Work item
In the entries below, find every line with "size" and copy it.

(Dataset entries)
=======
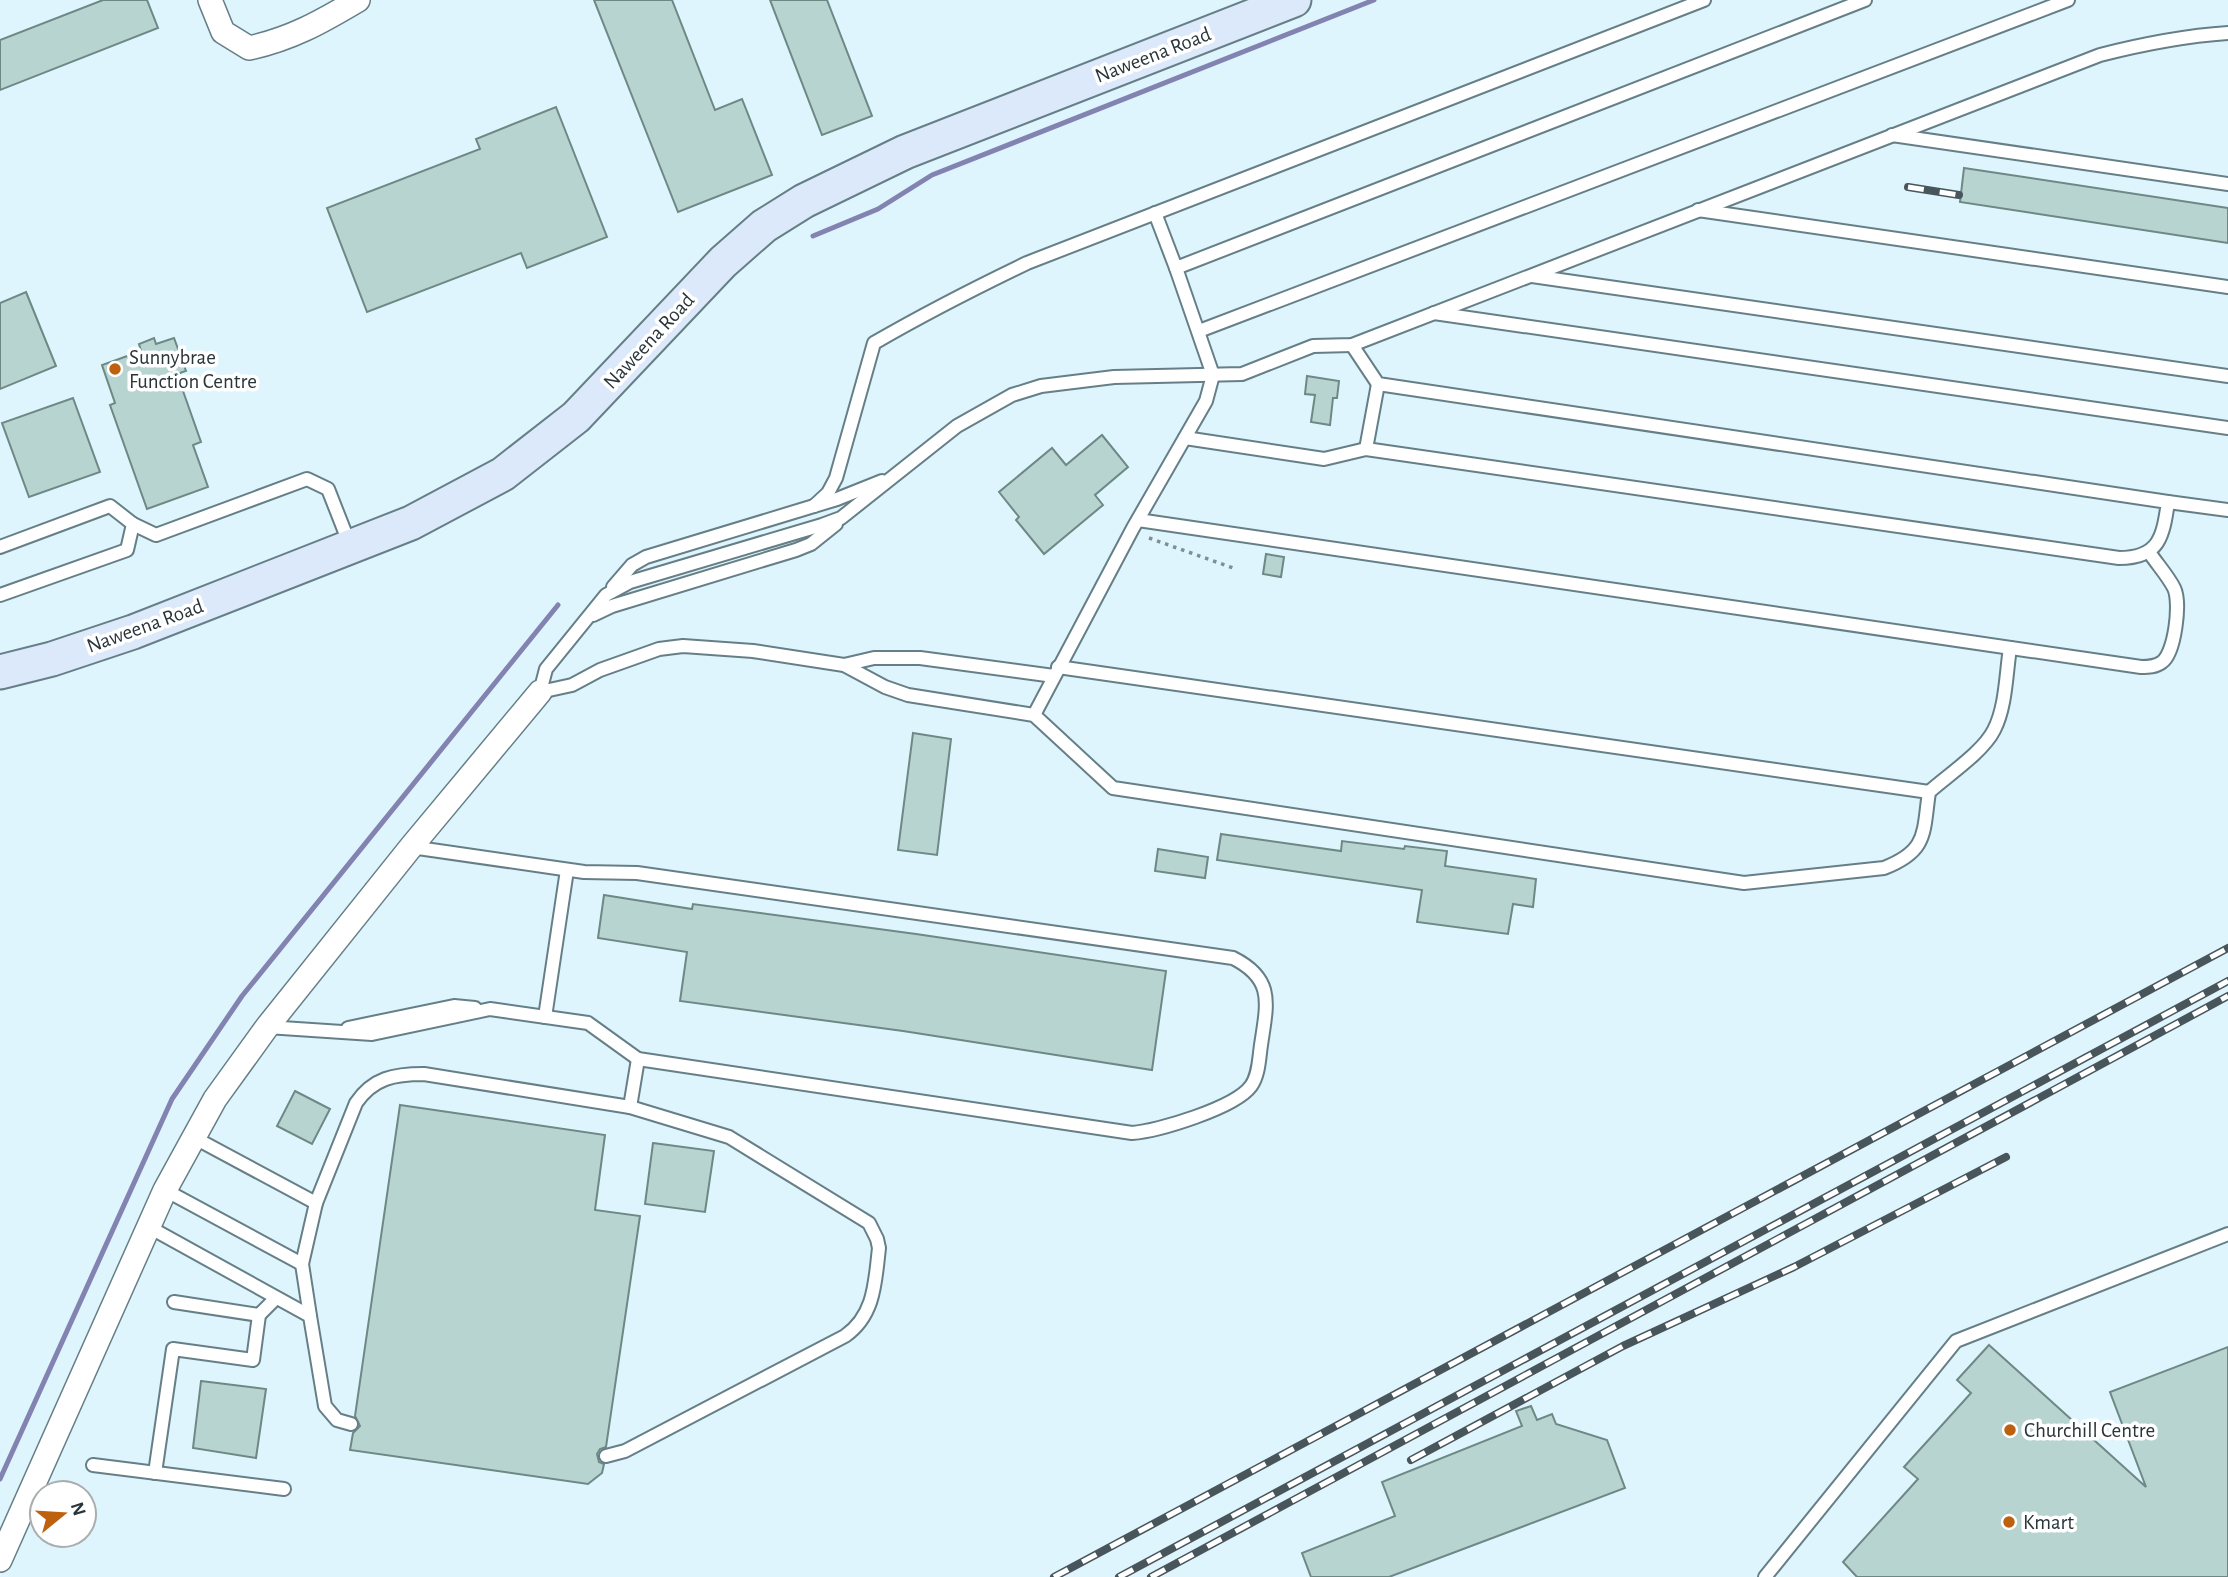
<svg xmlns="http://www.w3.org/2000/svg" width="2228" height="1577" font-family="'Alegreya Sans',sans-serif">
<rect width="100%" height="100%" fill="#dff5fd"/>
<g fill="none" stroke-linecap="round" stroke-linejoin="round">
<!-- stream -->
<g stroke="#8383b1" stroke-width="5">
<path d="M813,236L878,209L932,175L1374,0"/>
<path d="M0,1479L172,1099L242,996L558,605"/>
</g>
</g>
<!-- building -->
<g fill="#b7d4d1" stroke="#6d8885" stroke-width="2">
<path d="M103,0H147L158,28L0,90V40Z"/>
<path d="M594,0H672L715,110L742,99L772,175L678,212Z"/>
<path d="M770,0H827L872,116L822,135Z"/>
<path d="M556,107L607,237L527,268L521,253L367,312L327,208L480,149L476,139Z"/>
<path d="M1964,168L2228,208V243L1960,202Z"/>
<path d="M26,292L56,366L0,389V303Z"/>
<path d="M154,338L156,344L174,338L186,371L177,374L201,442L193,445L208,487L147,509L110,405L115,403L102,365L141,351L139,344Z"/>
<path d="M1307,376L1339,381L1337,398H1333L1330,425L1311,422L1315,395L1305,394Z"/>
<path d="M73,398L100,472L29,497L2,423Z"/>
<path d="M1102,435L1128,467L1095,495L1103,505L1044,554L1016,520L1019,517L999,492L1052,448L1066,465Z"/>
<path d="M1266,554L1284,557L1281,577L1263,574Z"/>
<path d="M913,733L951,739L937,855L898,850Z"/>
<path d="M1221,834L1341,851L1342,841L1404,849L1405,846L1447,851L1445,866L1536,879L1533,907L1513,904L1508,934L1417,922L1422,890L1217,860Z"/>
<path d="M1158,849L1208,857L1205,878L1155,871Z"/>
<path d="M604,895L692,909L693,904L916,934L1166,971L1152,1070L903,1031L680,1001L687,952L598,938Z"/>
<path d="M295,1091L330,1109L312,1144L277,1126Z"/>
<path d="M400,1105L605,1135L595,1210L640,1216L606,1447L600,1449L597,1454L599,1462L604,1464L602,1473L588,1484L350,1450L353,1433L360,1426L355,1416Z"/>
<path d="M653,1143L714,1151L705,1212L645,1204Z"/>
<path d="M1989,1345L2146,1487L2110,1392L2228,1347V1577H1857L1843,1562L1918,1479L1904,1467L1971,1393L1957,1380Z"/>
<path d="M201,1381L266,1389L256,1458L193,1448Z"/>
<path d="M1531,1406L1537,1420L1552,1414L1556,1424L1607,1440L1625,1488L1389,1577H1311L1302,1553L1395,1516L1382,1482L1522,1426L1516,1411Z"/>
</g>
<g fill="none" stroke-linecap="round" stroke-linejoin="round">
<!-- lane casing -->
<g stroke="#667f87" stroke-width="16">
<g id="lane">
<path d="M1892,135L2228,184"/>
<path d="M1698,210L2228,287"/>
<path d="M1155,213L1176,268L1865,0"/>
<path d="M1532,276L2228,376"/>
<path d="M1434,313L2228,428"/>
<path d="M1199,331L2068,0"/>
<path d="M1185,438L1324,459L1366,449L2119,558C2160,558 2163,536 2168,502L1378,384L1352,345"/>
<path d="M1366,449L1378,384"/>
<path d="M2168,502L2228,510"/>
<path d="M814,506L828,493L836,478L874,343C924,314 975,288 1027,263L1704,0"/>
<path d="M1138,520L2141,667C2148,667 2156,667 2162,662C2175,653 2181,602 2174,588C2168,576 2157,564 2149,552"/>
<path d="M133,524L156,535L307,479L328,489L350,545"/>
<path d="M0,547L110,506L133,524L127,550L0,595"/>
<path d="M613,587L632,565L646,557L837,499L882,481"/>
<path d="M593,615L612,606L796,550L811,544L836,524"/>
<path d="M844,665L874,658H920L1054,676"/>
<path d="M1058,667L1929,792C1923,833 1928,851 1884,868L1744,883L1113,788L1034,715L908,695L885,687L844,665L753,651L683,646L659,649L600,670L572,685L540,692L546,669L606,595L630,582L822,525L841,518L957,426L1012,395L1041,386L1114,377L1242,374L1313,346L1352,345L2100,55C2143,44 2184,36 2228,33"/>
<path d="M1034,715L1133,528L1206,401L1213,375L1176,268"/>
<path d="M1929,792C1948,775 1983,752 1994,730C2006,707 2006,674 2010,648"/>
<path d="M545,1017L567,870"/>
<path d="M267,1027L372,1034L490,1009L588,1023L638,1059L1132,1133C1158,1131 1235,1108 1251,1086C1259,1075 1259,1058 1261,1045C1267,1004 1275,979 1233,958L637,873L584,872L411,847"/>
<path d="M348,1028L454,1006L475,1008"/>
<path d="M630,1107L638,1059"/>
<path d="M193,1137L316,1203L356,1103C373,1078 394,1074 424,1074L630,1107L729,1137L869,1223L877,1239L879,1248C875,1282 875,1315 845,1336L625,1451L606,1456"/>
<path d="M165,1190L302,1264"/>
<path d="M149,1227L310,1316L325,1406L337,1420L351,1424"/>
<path d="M174,1302L259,1315L276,1298"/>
<path d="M310,1316L302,1264L316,1203"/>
<path d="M93,1465L284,1489"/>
<path d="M155,1473L173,1349L253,1360L259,1315"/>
<path d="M1765,1577L1956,1341L2228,1234"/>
</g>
</g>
<!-- street casing -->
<g stroke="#667f87" stroke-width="26">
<g id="street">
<path d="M210,0L223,32L249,48C291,39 321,22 358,0"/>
<path d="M0,1560L165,1190L215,1099L267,1027L411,847L540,692"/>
</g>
</g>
<!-- secondary casing -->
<g stroke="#667f87" stroke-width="37">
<path id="secondary" d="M0,672L52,659L133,632L411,523L503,474L576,417L723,262L764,226L804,201L905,152L1294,0"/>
</g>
<!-- path -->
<path stroke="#7e8e94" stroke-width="3.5" stroke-dasharray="3.5 5" stroke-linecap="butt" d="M1149,538L1236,569"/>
<!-- lane -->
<use href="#lane" stroke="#fff" stroke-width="12"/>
<!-- street -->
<use href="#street" stroke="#fff" stroke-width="23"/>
<!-- secondary -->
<use href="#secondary" stroke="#dbe9fa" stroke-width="33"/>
<!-- rail casing -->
<g stroke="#48555a" stroke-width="8">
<g id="rail">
<path d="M1908,187L1959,195"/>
<path d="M1411,1460L1623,1346L1794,1267L2006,1157"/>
<path d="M1054,1577L2228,948"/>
<path d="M1119,1577L2228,981"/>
<path d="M1151,1577L2228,996"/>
</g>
</g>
<!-- rail -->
<use href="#rail" stroke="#fff" stroke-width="5" stroke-dasharray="16" stroke-linecap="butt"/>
</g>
<!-- markers -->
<g fill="#bd610e" stroke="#fff" stroke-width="2.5">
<circle cx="115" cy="369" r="7"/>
<circle cx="2010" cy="1430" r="7"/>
<circle cx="2009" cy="1522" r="7"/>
</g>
<g text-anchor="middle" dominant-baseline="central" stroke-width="7" stroke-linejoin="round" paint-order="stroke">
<!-- street labels -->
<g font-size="21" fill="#2a3539" stroke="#fff">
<text transform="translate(1153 55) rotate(-21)">Naweena Road</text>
<text transform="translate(649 341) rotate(-47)">Naweena Road</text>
<text transform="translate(145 626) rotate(-20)">Naweena Road</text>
</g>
<!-- poi labels -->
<g font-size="21" fill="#2a3539" stroke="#fff" text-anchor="start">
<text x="129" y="357">Sunnybrae<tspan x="129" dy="24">Function Centre</tspan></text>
<text x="2024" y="1430">Churchill Centre</text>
<text x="2023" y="1522">Kmart</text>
</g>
</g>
<!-- north arrow -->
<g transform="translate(63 1514) rotate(72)"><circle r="33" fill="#ffffff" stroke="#aaaeb0" stroke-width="2"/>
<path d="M0-5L12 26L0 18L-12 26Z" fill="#bd610e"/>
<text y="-10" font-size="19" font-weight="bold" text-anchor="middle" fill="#2a3539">N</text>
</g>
</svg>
=======
Response box
<g font-size="21" fill="#2a3539" stroke="#fff">
<g font-size="21" fill="#2a3539" stroke="#fff" text-anchor="start">
<text y="-10" font-size="19" font-weight="bold" text-anchor="middle" fill="#2a3539">N</text>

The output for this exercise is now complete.